# Cleaning Your Data

Use the utility functions below to clean your sequential data for fast and effective modeling.

### get\_random\_sequence\_subset

Use this function to subsample data from your dataset. Given multi-sequence data, this function will randomly select sequences and clip them to the desired length.

```python
from sdv.utils import get_random_subset

subsampled_data = get_random_subset(
    data, 
    metadata,
    num_sequences=100
)
```

**Parameters**

* (required) `data`: A pandas.DataFrame containing your multi-sequence data
* (required) `metadata`: A [Metadata](https://docs.sdv.dev/sdv/concepts/metadata) object that describes the data.
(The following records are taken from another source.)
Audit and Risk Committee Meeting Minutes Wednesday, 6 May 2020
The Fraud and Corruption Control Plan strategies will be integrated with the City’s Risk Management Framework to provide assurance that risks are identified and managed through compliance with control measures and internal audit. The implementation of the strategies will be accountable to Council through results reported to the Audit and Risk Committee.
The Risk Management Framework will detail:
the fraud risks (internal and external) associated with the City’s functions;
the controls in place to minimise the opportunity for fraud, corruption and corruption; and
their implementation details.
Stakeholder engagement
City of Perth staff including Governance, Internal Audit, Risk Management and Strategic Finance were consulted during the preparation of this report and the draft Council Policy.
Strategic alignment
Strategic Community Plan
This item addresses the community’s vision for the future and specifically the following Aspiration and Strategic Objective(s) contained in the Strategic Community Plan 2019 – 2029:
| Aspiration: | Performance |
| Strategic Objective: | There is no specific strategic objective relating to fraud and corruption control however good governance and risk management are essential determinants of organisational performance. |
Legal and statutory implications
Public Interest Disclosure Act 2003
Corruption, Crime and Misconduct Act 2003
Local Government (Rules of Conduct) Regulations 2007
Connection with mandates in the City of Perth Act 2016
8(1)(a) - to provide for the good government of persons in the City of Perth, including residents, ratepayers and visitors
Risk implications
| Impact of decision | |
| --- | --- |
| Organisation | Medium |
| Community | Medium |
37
The metadata must describe multi-sequence data, meaning that it must have a sequence key specified.
* (required) `num_sequences`: An int describing the number of sequences to subsample from the data
* `max_sequence_length`: The maximum length each sequence is allowed to be
  * (default) `None`: Do not enforce any max length, meaning that entire sequences will appear in the subsampled data
  * `<integer>`: An integer describing the max sequence length. Any sequence that is longer than this value will be shortened based on the method below
* `long_sequence_subsampling_method`: The method for shortening sequences that are too long
  * (default) `'first_rows'`: Keep the first *n* rows of each sequence as they appear, where *n* is the max sequence length
  * `'last_rows'`: Keep the last *n* rows of each sequence as they appear, where *n* is the max sequence length
  * `'random'`: Randomly choose *n* rows of each sequence, where *n* is the max sequence length. Note the randomly chosen rows will still appear in the same order as the original data.

**Output** A dataset with fewer rows than before. The dataset will continue to represent multiple sequences of potentially varying lengths.